**Extracted entries:**
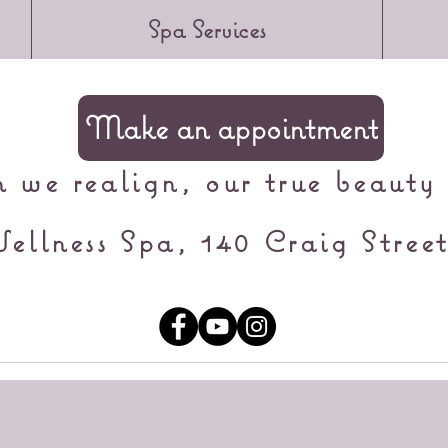
Spa Services
Make an appointment
we realign, our true beauty 
ellness Spa, 140 Craig Street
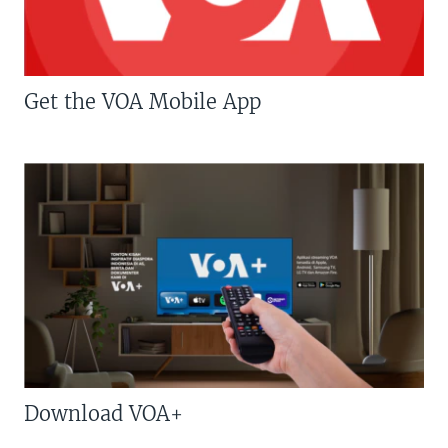
Get the VOA Mobile App
Download VOA+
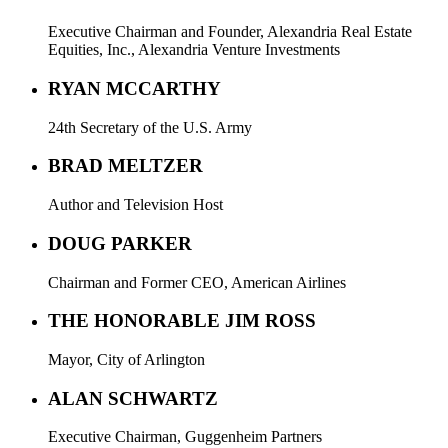
Executive Chairman and Founder, Alexandria Real Estate
Equities, Inc., Alexandria Venture Investments
RYAN MCCARTHY
24th Secretary of the U.S. Army
BRAD MELTZER
Author and Television Host
DOUG PARKER
Chairman and Former CEO, American Airlines
THE HONORABLE JIM ROSS
Mayor, City of Arlington
ALAN SCHWARTZ
Executive Chairman, Guggenheim Partners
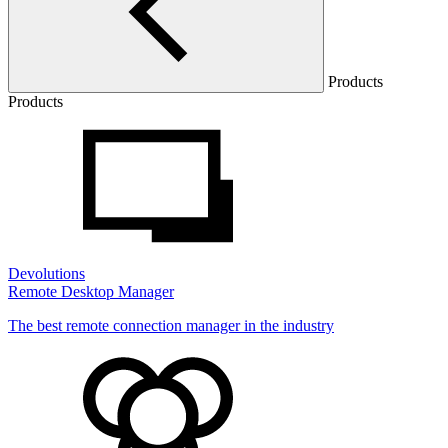
Products
Products
Devolutions
Remote Desktop Manager
The best remote connection manager in the industry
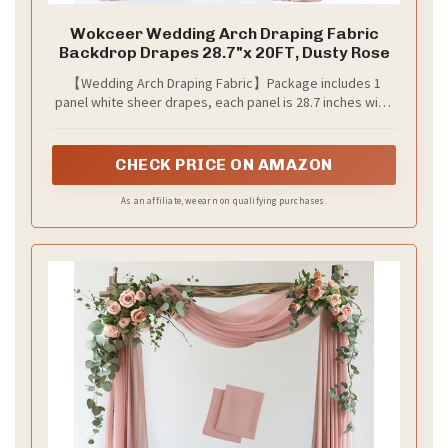
Wokceer Wedding Arch Draping Fabric
Backdrop Drapes 28.7"x 20FT, Dusty Rose
【Wedding Arch Draping Fabric】Package includes 1
panel white sheer drapes, each panel is 28.7 inches wide
and 20 ft long. The length of wedding arch draping fabric
is long enough to fit different size arch decoration. This
polyester sheer drapery backdrop can create a romantic
CHECK PRICE ON AMAZON
and elegant atmosphere on your party.
As an affiliate, we earn on qualifying purchases.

**About this exercise:** Find the line with "Author and Television Host" in the data above, and from there retype each line exactly through the line with "Wokceer Wedding Arch Draping Fabric", skipping the pictures along the way.

**Response to the exercise:**
Author and Television Host
DOUG PARKER
Chairman and Former CEO, American Airlines
THE HONORABLE JIM ROSS
Mayor, City of Arlington
ALAN SCHWARTZ
Executive Chairman, Guggenheim Partners
Products
Products
Devolutions
Remote Desktop Manager
The best remote connection manager in the industry
Wokceer Wedding Arch Draping Fabric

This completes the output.